Task instructions :: How many lines in the records below contain the word "rule"? Answer with the number only.

Supplied material ::
========================================================================

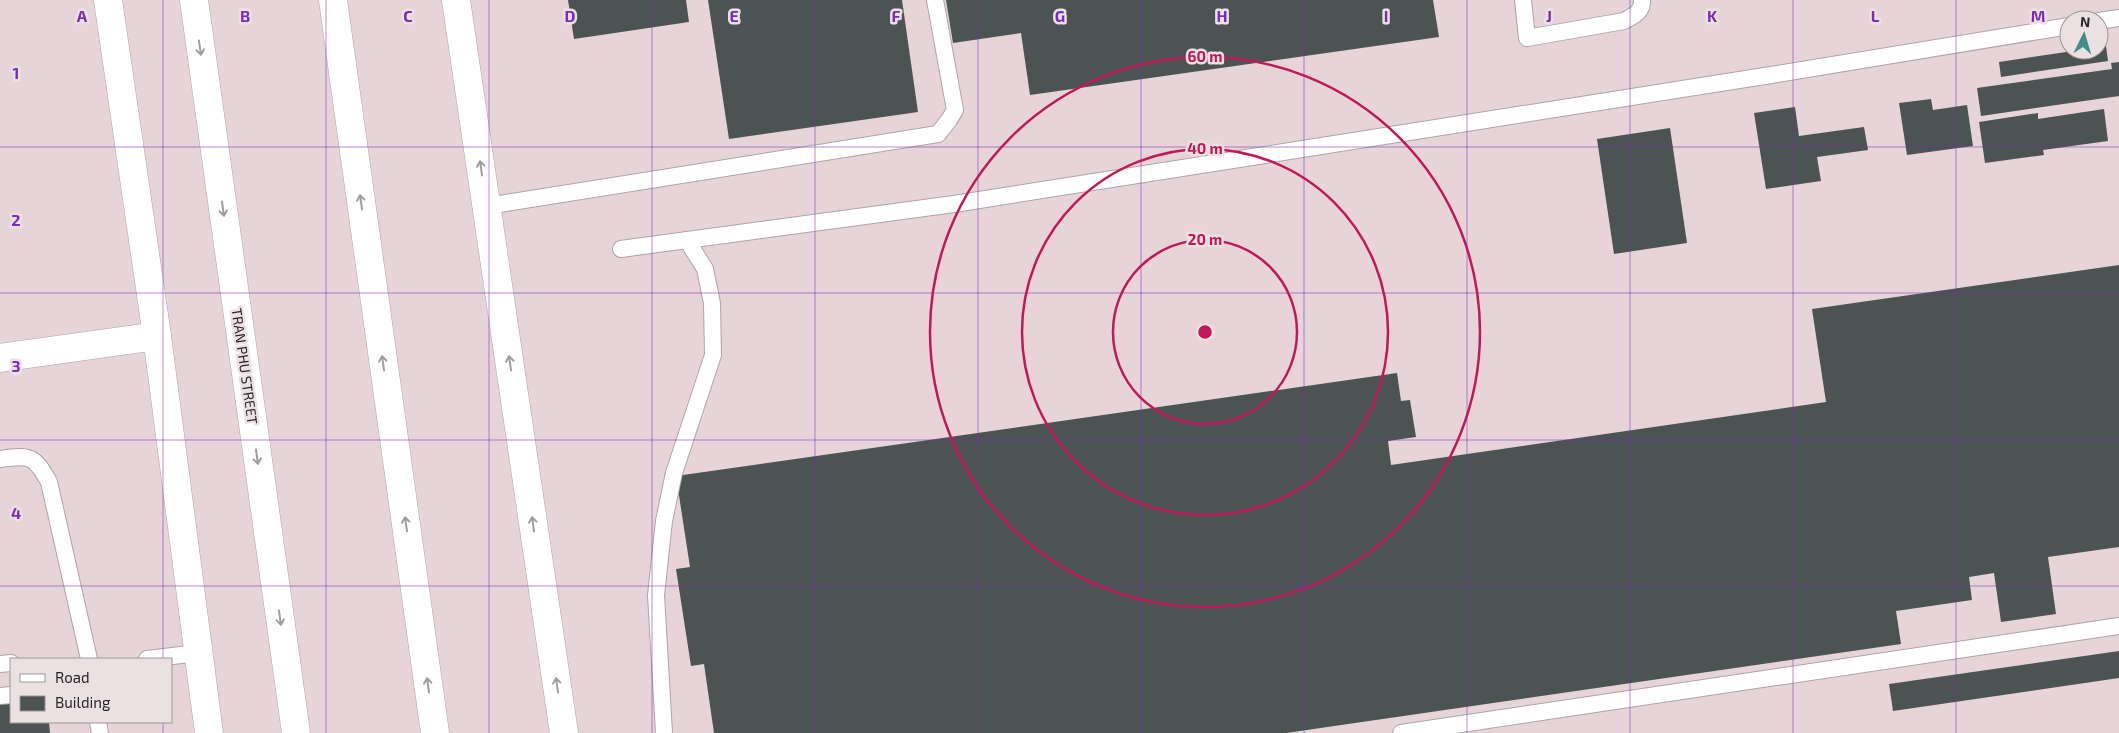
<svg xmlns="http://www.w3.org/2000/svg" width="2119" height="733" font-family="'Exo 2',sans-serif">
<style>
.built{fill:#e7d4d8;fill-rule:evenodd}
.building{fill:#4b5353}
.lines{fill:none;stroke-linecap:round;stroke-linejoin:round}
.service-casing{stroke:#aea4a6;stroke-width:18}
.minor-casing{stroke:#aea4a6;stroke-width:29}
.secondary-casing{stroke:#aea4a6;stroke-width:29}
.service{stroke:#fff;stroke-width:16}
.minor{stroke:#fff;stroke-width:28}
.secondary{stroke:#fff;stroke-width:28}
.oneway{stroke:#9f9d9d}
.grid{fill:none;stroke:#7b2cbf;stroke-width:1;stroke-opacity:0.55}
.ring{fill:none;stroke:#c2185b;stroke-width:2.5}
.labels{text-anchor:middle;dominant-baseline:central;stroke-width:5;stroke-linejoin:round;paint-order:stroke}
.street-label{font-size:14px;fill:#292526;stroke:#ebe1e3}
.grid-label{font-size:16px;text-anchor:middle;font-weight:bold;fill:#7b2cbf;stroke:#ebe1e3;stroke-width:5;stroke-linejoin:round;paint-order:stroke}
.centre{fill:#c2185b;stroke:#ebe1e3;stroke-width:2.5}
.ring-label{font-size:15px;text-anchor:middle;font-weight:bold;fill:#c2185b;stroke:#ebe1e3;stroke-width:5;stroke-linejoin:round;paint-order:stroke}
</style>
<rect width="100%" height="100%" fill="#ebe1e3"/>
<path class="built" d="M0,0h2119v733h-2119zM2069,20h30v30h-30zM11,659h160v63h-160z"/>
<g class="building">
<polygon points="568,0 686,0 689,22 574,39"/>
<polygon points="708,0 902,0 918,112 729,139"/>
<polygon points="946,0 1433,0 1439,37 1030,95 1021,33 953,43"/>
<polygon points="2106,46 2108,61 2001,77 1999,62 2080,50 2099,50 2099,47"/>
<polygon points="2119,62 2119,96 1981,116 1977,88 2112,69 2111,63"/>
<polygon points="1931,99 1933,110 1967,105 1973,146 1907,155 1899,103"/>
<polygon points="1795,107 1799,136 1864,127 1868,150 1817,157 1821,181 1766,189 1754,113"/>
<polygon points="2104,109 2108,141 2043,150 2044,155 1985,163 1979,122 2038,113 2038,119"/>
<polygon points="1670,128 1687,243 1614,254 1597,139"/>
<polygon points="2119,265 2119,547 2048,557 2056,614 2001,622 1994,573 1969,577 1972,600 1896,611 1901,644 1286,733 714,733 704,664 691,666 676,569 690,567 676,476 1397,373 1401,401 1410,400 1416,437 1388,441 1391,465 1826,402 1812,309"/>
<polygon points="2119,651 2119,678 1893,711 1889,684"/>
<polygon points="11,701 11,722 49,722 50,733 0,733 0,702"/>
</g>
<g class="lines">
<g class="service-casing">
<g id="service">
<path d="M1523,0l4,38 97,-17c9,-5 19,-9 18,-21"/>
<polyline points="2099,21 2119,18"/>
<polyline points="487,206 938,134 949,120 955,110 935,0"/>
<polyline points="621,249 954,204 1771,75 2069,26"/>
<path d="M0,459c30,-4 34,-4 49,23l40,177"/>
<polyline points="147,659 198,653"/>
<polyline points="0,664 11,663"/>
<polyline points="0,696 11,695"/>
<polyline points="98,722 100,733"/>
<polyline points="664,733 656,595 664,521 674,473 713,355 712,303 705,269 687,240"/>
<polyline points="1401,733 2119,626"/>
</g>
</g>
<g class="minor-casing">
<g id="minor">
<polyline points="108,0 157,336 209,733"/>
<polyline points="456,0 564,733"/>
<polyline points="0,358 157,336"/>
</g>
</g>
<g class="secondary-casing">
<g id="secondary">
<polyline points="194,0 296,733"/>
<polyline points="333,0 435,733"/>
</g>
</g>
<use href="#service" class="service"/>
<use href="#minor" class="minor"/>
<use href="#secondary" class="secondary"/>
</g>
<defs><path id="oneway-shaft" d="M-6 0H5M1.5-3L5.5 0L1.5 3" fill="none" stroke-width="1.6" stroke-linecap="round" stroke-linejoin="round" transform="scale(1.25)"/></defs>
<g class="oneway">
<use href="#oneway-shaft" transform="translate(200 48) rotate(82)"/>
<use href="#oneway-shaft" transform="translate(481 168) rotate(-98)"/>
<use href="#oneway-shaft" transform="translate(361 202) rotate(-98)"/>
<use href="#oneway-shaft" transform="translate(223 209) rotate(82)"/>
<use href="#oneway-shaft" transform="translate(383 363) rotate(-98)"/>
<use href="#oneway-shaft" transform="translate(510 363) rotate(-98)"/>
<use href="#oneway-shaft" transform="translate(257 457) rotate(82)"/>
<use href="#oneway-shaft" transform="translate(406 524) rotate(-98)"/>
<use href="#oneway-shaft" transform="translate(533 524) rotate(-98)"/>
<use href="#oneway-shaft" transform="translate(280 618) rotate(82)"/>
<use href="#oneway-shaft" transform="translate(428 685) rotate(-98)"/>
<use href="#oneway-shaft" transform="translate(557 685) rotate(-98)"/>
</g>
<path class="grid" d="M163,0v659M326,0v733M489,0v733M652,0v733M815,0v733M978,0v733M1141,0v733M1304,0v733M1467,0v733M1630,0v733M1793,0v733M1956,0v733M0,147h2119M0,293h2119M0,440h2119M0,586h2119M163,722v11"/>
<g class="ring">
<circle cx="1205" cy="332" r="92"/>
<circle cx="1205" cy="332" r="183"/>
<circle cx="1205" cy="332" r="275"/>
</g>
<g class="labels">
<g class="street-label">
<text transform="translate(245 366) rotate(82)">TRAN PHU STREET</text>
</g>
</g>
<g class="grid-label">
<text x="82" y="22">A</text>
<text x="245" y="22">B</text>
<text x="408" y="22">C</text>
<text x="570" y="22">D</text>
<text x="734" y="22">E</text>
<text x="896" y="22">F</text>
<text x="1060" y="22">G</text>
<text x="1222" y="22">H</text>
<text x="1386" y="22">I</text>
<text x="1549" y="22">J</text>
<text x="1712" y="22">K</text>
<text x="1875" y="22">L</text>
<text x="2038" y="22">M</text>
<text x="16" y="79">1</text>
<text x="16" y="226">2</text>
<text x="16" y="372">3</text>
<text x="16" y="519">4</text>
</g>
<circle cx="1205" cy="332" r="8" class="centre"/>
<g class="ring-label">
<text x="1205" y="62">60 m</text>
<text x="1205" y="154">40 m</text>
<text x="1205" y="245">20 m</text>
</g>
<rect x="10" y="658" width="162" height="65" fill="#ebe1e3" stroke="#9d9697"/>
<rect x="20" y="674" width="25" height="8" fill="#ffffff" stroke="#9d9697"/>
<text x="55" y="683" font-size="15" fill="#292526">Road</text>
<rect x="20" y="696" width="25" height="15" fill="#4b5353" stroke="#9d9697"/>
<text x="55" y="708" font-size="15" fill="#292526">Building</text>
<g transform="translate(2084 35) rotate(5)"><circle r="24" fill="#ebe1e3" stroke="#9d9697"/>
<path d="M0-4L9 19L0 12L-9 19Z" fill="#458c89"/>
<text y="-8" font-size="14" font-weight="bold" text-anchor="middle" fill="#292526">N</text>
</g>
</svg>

========================================================================

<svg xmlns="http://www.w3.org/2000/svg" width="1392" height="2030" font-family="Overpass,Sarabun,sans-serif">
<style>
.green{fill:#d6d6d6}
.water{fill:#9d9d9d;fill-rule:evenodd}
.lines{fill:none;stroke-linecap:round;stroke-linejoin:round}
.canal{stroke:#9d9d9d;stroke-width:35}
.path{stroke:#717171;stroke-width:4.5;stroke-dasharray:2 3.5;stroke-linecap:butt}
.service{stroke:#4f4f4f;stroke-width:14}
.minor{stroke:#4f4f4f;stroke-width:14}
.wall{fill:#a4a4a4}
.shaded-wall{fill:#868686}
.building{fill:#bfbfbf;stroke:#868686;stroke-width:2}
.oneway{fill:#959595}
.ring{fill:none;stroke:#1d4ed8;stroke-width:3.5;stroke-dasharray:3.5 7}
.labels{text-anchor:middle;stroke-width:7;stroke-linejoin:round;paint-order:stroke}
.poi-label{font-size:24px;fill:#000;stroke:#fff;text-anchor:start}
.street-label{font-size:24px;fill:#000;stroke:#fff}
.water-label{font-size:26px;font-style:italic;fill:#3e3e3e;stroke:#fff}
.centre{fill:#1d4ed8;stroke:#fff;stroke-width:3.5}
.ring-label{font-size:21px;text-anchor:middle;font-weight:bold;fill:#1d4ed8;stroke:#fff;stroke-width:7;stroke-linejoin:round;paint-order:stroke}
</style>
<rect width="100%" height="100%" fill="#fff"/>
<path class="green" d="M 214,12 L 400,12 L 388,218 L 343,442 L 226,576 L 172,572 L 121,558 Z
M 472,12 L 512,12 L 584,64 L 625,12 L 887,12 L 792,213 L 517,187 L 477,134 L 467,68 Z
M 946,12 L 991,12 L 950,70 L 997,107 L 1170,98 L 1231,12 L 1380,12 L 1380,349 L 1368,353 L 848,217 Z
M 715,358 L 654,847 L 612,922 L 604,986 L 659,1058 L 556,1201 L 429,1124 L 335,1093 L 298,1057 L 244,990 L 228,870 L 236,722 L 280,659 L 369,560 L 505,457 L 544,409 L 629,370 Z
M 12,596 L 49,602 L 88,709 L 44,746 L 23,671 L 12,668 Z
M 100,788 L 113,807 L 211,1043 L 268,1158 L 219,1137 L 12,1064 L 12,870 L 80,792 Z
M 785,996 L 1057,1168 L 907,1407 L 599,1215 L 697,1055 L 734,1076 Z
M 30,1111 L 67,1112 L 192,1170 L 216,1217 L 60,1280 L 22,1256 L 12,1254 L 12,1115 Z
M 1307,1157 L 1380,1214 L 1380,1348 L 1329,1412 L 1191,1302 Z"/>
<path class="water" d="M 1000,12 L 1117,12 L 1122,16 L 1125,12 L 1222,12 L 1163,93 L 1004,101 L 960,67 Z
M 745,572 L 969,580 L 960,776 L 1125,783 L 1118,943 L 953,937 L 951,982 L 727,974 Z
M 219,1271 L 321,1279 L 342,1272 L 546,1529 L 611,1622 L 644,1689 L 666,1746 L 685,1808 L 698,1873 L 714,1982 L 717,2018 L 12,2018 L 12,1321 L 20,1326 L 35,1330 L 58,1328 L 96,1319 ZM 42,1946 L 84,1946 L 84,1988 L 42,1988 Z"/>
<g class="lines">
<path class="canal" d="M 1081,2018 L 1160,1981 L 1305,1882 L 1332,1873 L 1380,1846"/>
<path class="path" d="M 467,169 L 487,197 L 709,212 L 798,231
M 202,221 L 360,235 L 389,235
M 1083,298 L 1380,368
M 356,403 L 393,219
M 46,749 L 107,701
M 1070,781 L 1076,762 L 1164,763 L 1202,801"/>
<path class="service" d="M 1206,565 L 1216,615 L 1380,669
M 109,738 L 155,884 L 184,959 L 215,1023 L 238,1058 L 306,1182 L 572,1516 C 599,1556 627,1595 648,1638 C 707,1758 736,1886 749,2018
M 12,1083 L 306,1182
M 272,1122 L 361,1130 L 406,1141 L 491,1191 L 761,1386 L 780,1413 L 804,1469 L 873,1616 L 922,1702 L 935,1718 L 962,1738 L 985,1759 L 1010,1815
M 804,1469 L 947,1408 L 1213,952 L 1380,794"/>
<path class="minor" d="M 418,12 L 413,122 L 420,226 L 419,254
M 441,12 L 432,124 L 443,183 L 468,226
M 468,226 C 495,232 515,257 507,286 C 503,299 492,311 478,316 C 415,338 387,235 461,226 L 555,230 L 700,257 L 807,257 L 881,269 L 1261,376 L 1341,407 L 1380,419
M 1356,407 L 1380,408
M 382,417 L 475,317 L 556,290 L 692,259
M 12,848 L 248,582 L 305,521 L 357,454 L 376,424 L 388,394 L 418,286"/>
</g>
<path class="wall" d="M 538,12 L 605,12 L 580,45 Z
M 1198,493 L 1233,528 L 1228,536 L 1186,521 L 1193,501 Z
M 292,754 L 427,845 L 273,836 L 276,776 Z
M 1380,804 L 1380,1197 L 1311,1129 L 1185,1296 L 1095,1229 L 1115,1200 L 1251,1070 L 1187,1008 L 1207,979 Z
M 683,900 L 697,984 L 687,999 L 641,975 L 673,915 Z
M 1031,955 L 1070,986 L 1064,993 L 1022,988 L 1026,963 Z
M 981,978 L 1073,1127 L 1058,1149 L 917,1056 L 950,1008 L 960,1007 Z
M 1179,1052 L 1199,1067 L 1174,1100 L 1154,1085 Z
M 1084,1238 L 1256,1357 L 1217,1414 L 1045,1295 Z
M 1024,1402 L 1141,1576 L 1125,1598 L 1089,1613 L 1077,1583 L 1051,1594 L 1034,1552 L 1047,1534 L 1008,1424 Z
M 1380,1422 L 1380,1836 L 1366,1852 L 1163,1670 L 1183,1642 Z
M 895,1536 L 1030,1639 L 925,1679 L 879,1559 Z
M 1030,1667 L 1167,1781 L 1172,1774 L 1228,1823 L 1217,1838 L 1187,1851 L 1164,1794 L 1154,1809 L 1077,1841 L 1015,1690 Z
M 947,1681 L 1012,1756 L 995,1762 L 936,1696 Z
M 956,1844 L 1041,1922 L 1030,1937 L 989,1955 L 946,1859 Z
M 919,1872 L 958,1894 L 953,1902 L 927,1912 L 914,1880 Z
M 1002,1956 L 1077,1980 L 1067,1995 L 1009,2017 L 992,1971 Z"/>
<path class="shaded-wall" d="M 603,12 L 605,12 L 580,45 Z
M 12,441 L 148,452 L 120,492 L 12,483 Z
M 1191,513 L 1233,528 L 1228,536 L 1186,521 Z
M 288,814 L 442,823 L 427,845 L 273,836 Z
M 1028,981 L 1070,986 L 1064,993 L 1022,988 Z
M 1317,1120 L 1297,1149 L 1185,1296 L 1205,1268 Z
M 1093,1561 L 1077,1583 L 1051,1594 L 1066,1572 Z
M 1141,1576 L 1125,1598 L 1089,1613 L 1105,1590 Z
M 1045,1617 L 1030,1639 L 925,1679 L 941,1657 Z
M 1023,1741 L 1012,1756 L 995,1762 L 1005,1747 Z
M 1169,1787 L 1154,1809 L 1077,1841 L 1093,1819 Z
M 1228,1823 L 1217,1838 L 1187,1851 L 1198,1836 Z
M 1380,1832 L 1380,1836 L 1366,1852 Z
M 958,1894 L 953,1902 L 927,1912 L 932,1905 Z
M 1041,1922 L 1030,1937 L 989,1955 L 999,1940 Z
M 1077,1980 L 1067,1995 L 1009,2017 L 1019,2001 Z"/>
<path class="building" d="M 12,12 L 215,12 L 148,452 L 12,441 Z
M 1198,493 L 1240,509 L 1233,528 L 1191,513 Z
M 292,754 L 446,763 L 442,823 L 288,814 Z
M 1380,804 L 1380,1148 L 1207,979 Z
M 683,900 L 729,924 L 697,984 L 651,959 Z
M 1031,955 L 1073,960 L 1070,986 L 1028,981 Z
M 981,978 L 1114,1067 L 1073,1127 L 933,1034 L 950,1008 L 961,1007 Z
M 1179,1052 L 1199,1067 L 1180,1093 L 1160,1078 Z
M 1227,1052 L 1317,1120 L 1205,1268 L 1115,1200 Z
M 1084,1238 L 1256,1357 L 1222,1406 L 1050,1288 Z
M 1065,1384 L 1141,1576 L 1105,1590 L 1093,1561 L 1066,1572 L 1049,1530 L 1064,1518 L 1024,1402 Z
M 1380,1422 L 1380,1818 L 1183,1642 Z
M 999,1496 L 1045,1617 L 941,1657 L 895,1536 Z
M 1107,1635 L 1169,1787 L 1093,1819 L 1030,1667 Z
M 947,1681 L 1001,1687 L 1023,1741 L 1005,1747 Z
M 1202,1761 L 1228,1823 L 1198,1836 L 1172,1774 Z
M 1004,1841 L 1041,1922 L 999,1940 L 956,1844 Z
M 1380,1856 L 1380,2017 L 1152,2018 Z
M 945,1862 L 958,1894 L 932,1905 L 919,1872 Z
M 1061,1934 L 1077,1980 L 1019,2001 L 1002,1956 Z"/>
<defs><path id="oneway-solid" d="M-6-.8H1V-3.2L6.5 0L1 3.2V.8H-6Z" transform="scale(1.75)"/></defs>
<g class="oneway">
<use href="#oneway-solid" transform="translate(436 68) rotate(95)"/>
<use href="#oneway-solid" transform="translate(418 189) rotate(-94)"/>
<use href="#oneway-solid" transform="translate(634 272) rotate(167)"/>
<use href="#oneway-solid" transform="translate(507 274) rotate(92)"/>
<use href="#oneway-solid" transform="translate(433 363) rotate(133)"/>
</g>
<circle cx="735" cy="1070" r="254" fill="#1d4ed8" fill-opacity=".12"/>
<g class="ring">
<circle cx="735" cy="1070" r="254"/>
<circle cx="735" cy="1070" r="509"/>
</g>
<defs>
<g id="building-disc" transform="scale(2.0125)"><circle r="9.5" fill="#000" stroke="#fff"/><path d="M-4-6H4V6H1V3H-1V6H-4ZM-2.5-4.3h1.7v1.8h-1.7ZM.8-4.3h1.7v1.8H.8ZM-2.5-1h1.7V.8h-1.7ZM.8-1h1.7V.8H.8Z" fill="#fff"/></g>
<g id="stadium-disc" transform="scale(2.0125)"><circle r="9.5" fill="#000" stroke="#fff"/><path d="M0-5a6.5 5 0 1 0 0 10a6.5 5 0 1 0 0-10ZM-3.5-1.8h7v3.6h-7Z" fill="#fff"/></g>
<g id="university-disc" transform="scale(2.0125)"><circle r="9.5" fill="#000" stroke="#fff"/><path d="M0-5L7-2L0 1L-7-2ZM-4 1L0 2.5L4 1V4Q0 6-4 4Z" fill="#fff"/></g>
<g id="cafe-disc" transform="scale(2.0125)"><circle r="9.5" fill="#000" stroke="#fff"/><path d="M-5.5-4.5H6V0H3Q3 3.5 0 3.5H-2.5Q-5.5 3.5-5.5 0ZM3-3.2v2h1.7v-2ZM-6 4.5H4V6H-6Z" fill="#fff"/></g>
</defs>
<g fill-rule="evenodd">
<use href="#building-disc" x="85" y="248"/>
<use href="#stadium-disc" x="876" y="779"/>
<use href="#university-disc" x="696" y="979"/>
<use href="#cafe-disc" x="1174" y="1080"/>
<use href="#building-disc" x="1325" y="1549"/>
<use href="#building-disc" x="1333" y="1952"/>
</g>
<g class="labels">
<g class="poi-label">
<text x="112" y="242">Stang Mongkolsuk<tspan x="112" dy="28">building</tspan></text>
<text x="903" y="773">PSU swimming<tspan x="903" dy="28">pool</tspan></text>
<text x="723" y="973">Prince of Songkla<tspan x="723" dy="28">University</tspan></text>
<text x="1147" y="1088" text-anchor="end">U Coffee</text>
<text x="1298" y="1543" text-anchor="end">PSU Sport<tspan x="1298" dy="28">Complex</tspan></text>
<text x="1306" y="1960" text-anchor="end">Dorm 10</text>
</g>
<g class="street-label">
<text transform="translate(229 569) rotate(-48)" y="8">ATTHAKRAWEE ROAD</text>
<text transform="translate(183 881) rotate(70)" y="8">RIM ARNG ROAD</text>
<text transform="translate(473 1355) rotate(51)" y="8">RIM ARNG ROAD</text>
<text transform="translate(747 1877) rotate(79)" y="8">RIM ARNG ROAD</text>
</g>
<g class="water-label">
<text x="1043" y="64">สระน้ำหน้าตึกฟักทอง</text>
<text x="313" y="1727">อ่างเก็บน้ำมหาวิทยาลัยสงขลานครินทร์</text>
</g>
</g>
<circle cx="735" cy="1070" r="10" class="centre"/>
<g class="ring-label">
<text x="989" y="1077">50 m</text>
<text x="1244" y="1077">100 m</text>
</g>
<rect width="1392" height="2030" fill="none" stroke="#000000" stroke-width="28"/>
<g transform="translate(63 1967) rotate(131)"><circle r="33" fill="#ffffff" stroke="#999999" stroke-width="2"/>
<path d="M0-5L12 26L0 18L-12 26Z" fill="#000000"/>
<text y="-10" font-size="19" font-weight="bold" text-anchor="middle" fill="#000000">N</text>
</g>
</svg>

========================================================================

Solved problem :: 3